Now, I think the point our president was trying to make here was that Americans are not competitive because kids aren't being qualified for jobs available. I just wish he would use a common denominator so that he didn't look like an ass to those of us who are smart enough to know that his comparison is not valid.

Also, I have to say that I really hope that any educational "plan" put in place by this administration and others focuses not only on college/university as higher education, but also trade schools, technical schools, certification programs, and apprenticeships. I think we are doing a huge disservice to kids today by implying that the only worthwhile, post-secondary path is college/university. I think this is especially apparent when you note that, at least in Skagit County, the jobs available right now include police officer, welder, auto mechanic, marine mechanic, bus driver, and a host of other, more technical positions. Ones for which a person does not need a bachelor's degree.

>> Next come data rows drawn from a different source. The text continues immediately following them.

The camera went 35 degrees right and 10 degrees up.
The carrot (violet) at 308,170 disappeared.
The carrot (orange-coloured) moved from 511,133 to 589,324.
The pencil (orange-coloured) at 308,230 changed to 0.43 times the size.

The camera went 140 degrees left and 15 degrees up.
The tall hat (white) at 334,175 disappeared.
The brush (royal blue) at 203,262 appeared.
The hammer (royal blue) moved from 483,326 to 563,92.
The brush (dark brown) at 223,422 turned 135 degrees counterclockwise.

So what if Charles' dream is to become a painter, like his great-grandfather Charles, and he someday runs his own painting business? Is this less valuable and praise-worthy than becoming an under-employable history major (which is what I was, after graduating cum laude and with honors from college)? Will he not still cultivate skills that include math, communications, accounting, management, marketing, operations, etc? Could he learn these things being an apprentice? Or, could he learn them by getting an associates degree with an emphasis in business at the local community college? The answer is yes, and I would love him for it if he is doing what he wants to do. If he wants to be a marine welder, then by all means, he should go to a technical training program to do that. And guess what? He'll probably always be employed, and make a boat-load of money, too.

I'm just trying to say that I think we are limiting kids today. And college is not for everyone. And President Obama should be smart enough to know when he is not making sense of his facts and figures. And, if there is money in these so-called "fastest growing jobs" and 3/4 of them require higher education, then I bet that is a good enough incentive for Americans to fill those jobs. If only we tell them about those jobs and how to get there. Which goes back to the college thing, because I honestly believe that lots of kids are not told that there are different paths. Or told about the jobs available and how to get them.

4 comments:

chasecarole said...

By the time our kids are college-age, four years of private education is projected to cost $298,000.

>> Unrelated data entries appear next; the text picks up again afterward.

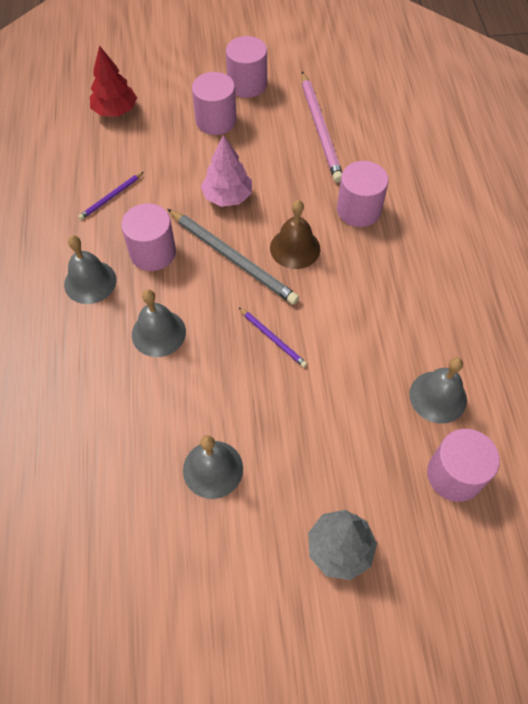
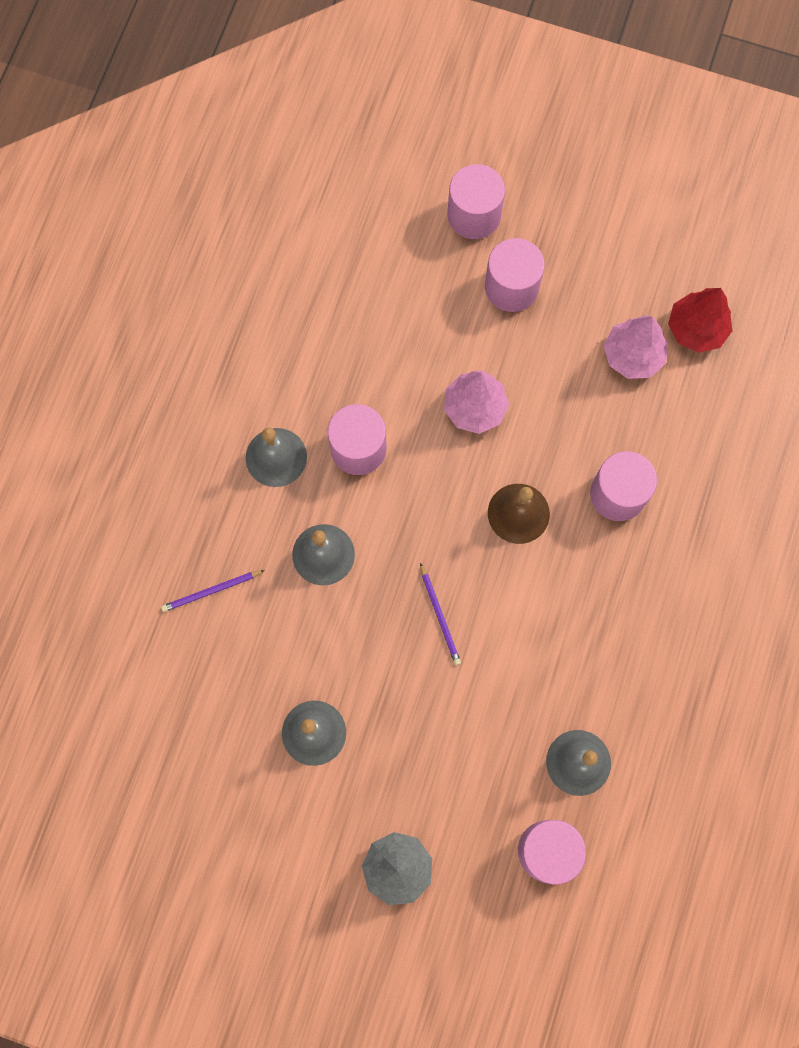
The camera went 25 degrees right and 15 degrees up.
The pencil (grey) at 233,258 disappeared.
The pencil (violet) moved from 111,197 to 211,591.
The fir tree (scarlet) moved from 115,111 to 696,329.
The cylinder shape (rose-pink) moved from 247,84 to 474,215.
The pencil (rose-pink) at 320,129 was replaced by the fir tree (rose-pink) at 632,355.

Something needs to be done with the higher education system in America.

Perhaps our kids can be professional athletes instead? Michael a teeny point guard and Charles a linebacker?

Since there will probably be no social security left by the time we retire and with our IRA's all in the tank, these kids will have to do something to support us.

Monica said...

I think that emphasizing "trade schools, technical schools, certification programs, and apprenticeships" is a great point - I forget where, but I recall reading something that said all the PhDs in the world will not help you when you need a plumber!

K Schimmy said...

Those in the secondary teaching profession are certainly starting to see the light... CTE (Career and Technical Education) programs are getting more and more funding because the public schools realize that not all of our kids will attending a university. CTE is 6/10 of my job... it's why I'm employed! So if they hired me to train our nation's next batch of designers/photographers/artists, they must be doing something right, because I'm an awesome teacher.

Sometimes, the last people to understand this are the parents. Kids get it from home that a university education is the only way you can be considered a success, when in actuality it is the least specialized education one can get. I hear you... luckily, the teacher unions share that view. I hope Ruary becomes a mechanic... that way he can fix my car.

K Schimmy said...

Oh yeah... and we're signing Ruary up for the GET program this month before the unit rate goes up. Y'all might want to look into it. We can only afford one credit a month right now, but at least that one credit is locked in at $76 for the rest of the time until he graduates (they approximate it will take 500 "units" to pay for a year at UW... but it works at most schools in the US).